Ah, Cape Town, Cape Town – your weather extremes never disappoint! With a forecast of a strong southeasterly wind, some showers throughout the morning and wintry temperatures, some hikers opted out of the climb up to Noordhoek Peak this morning. The more intrepid among us gathered in warm sunshine at the Silvermine Dam, scoffing at the weatherman’s misguided forecast, and we set off up the jeep track at a cracking pace. This is a favourite hike, not only for the spectacular views, but also because it enables us to get the heart rate up with its continuous uphill – a total elevation of 375 metres from the carpark is achieved – and the wide track allows a steady pace with congenial conversation.
Once we crested the first ridge and looked down over the Fish Hoek valley, with Noordhoek beach and Slangkop lighthouse on the far right, the wind took on a fresher aspect, but rain still didn’t look imminent.

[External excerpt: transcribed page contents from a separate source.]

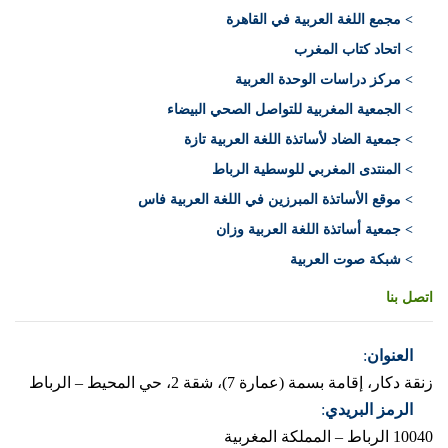
> مجمع اللغة العربية في القاهرة
> اتحاد كتاب المغرب
> مركز دراسات الوحدة العربية
> الجمعية المغربية للتواصل الصحي البيضاء
> جمعية الضاد لأساتذة اللغة العربية تازة
> المنتدى المغربي للوسطية الرباط
> موقع الأساتذة المبرزين في اللغة العربية فاس
> جمعية أساتذة اللغة العربية وزان
> شبكة صوت العربية
اتصل بنا
العنوان
:
زنقة دكار، إقامة بسمة (عمارة 7)، شقة 2، حي المحيط – الرباط
الرمز البريدي
:
10040 الرباط – المملكة المغربية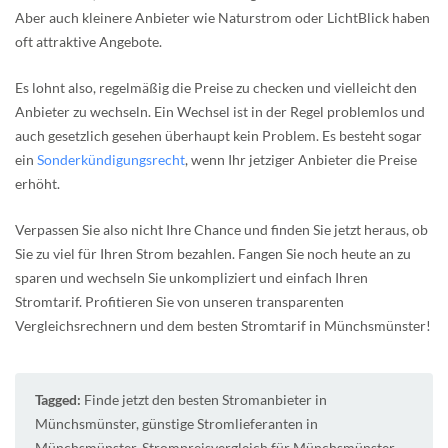
Aber auch kleinere Anbieter wie Naturstrom oder LichtBlick haben
oft attraktive Angebote.
Es lohnt also, regelmäßig die Preise zu checken und vielleicht den
Anbieter zu wechseln. Ein Wechsel ist in der Regel problemlos und
auch gesetzlich gesehen überhaupt kein Problem. Es besteht sogar
ein
Sonderkündigungsrecht
, wenn Ihr jetziger Anbieter die Preise
erhöht.
Verpassen Sie also nicht Ihre Chance und finden Sie jetzt heraus, ob
Sie zu viel für Ihren Strom bezahlen. Fangen Sie noch heute an zu
sparen und wechseln Sie unkompliziert und einfach Ihren
Stromtarif. Profitieren Sie von unseren transparenten
Vergleichsrechnern und dem besten Stromtarif in Münchsmünster!
Tagged:
Finde jetzt den besten Stromanbieter in
Münchsmünster
,
günstige Stromlieferanten in
Münchsmünster
,
Strompreisvergleich für Münchsmünster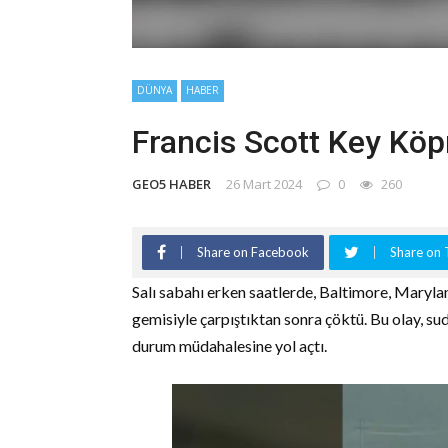
DÜNYA
HABER
Francis Scott Key Köp
GEO5 HABER
26 Mart 2024
0
260
Share on Facebook
Share on 
Salı sabahı erken saatlerde, Baltimore, Maryl
gemisiyle çarpıştıktan sonra çöktü. Bu olay, sud
durum müdahalesine yol açtı.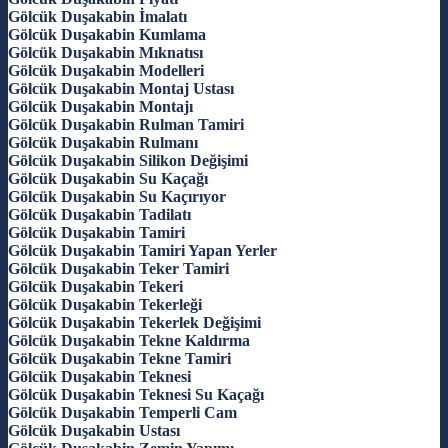
Gölcük Duşakabin İmalatı
Gölcük Duşakabin Kumlama
Gölcük Duşakabin Mıknatısı
Gölcük Duşakabin Modelleri
Gölcük Duşakabin Montaj Ustası
Gölcük Duşakabin Montajı
Gölcük Duşakabin Rulman Tamiri
Gölcük Duşakabin Rulmanı
Gölcük Duşakabin Silikon Değişimi
Gölcük Duşakabin Su Kaçağı
Gölcük Duşakabin Su Kaçırıyor
Gölcük Duşakabin Tadilatı
Gölcük Duşakabin Tamiri
Gölcük Duşakabin Tamiri Yapan Yerler
Gölcük Duşakabin Teker Tamiri
Gölcük Duşakabin Tekeri
Gölcük Duşakabin Tekerleği
Gölcük Duşakabin Tekerlek Değişimi
Gölcük Duşakabin Tekne Kaldırma
Gölcük Duşakabin Tekne Tamiri
Gölcük Duşakabin Teknesi
Gölcük Duşakabin Teknesi Su Kaçağı
Gölcük Duşakabin Temperli Cam
Gölcük Duşakabin Ustası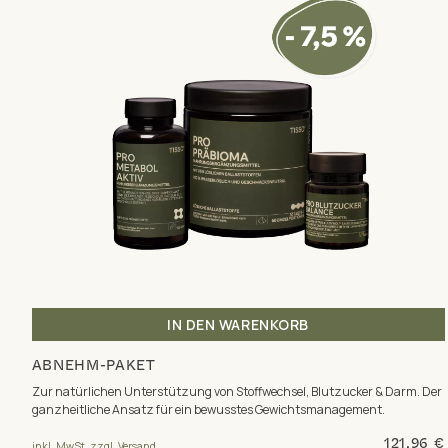
IN DEN WARENKORB
ABNEHM-PAKET
Zur natürlichen Unterstützung von Stoffwechsel, Blutzucker & Darm. Der
ganzheitliche Ansatz für ein bewusstes Gewichtsmanagement.
121,96 €
inkl. MwSt. zzgl. Versand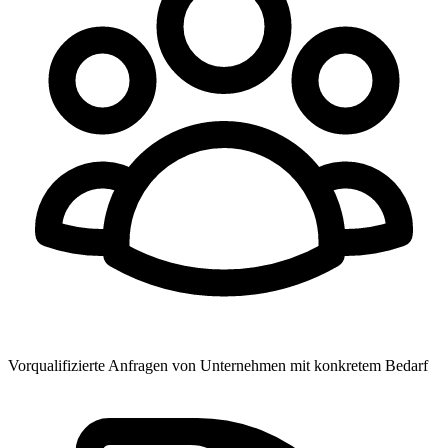
Vorqualifizierte Anfragen von Unternehmen mit konkretem Bedarf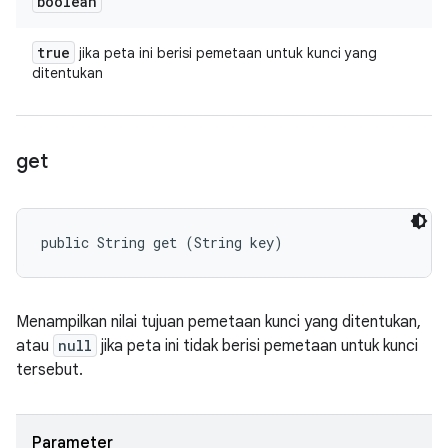
boolean
true
jika peta ini berisi pemetaan untuk kunci yang
ditentukan
get
public String get (String key)
Menampilkan nilai tujuan pemetaan kunci yang ditentukan,
atau
null
jika peta ini tidak berisi pemetaan untuk kunci
tersebut.
Parameter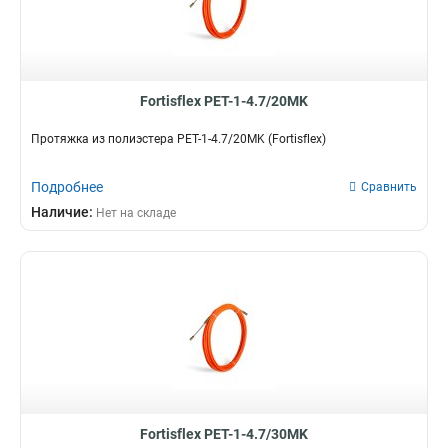
Fortisflex PET-1-4.7/20MK
Протяжка из полиэстера PET-1-4.7/20MK (Fortisflex)
Подробнее
Сравнить
Наличие:
Нет на складе
Fortisflex PET-1-4.7/30MK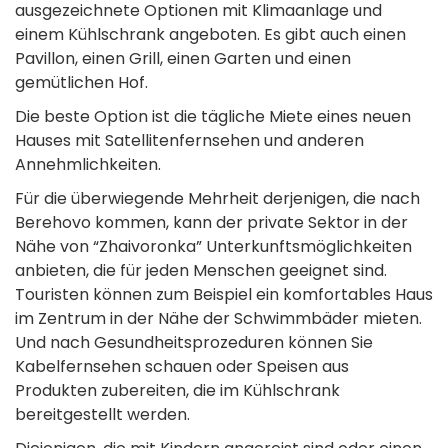
ausgezeichnete Optionen mit Klimaanlage und
einem Kühlschrank angeboten. Es gibt auch einen
Pavillon, einen Grill, einen Garten und einen
gemütlichen Hof.
Die beste Option ist die tägliche Miete eines neuen
Hauses mit Satellitenfernsehen und anderen
Annehmlichkeiten.
Für die überwiegende Mehrheit derjenigen, die nach
Berehovo kommen, kann der private Sektor in der
Nähe von “Zhaivoronka” Unterkunftsmöglichkeiten
anbieten, die für jeden Menschen geeignet sind.
Touristen können zum Beispiel ein komfortables Haus
im Zentrum in der Nähe der Schwimmbäder mieten.
Und nach Gesundheitsprozeduren können Sie
Kabelfernsehen schauen oder Speisen aus
Produkten zubereiten, die im Kühlschrank
bereitgestellt werden.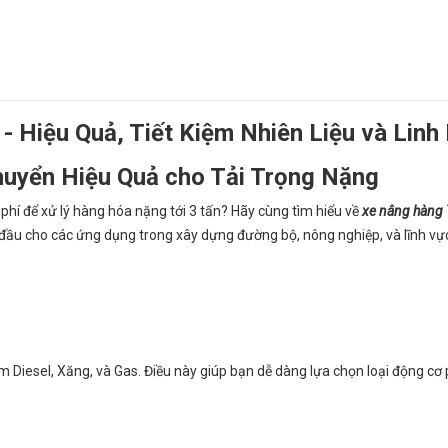
 Hiệu Quả, Tiết Kiệm Nhiên Liệu và Linh
huyển Hiệu Quả cho Tải Trọng Nặng
phí để xử lý hàng hóa nặng tới 3 tấn? Hãy cùng tìm hiểu về
xe nâng hàng
g đầu cho các ứng dụng trong xây dựng đường bộ, nông nghiệp, và lĩnh vự
m Diesel, Xăng, và Gas. Điều này giúp bạn dễ dàng lựa chọn loại động cơ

Masses of leucadendrons showed off their Spring growth in displays that clothe the Peninsula in shades of palest green and golden yellow, bringing a freshness to the sometimes drab fynbos vegetation and demonstrating what a good rainy season can produce. The air was filled with the croaks and even songs of a multitude of frogs, a sound that was sadly missing during the drought years, and proved that the mountains are indeed giant sponges that hold Life in their soil, letting enough leach out and sustain the abundant floral kingdom while keeping most in reserve for the hard years. Streams and waterfalls trickled melodiously down old and new watercourses, their destination the dam far below and eventually the warm waters of False Bay.
A small detour to the Noordhoek Lookout, where we looked out on Noordhoek, drew our attention to gathering clouds further south over Simon’s Town, and it wasn’t long before there was a curtain of rain obscuring most of that area. It looked as though we had scoffed too much, and as we toiled ever onwards and upwards, our eyes scanned the slopes for rocky outcrops that might shelter us from the approaching inclement weather. There were none. We picked up the pace, glancing back often to gauge the timing of the first drops. Raingear was donned and still we were ahead. As we scrambled up the last 100m to the peak, large drops splattered on our backs. But positive thinking won the day, and despite a minor wetting, the whole cloud system passed to the right of us! Admittedly a few of the drops resembled sleet rather than rain, and an icy wind was threatening to blow hats and lighter garments out to sea, but nonetheless, we had outrun it.
In the time it took to unscrew the lid of the coffee flask, the rain was on the other side of the valley and we passed a pleasant half hour quietly freezing and scanning the bay for whales, while thinking how incredibly lucky we were to be up there in the elements rather than in an office somewhere. There is something quite exhilarating about buffeting wind and rain!
The jeep track took us back down to the dam in a long and winding descent, with a wind chill factor that froze the tips of my fingers. The masks at last proved their worth as protection against a frozen face! In the distance, fresh clouds gathered, and again fate was in our favour. The first heavy drops lashed my windscreen as I closed the car door. Another marvellous mountain morning.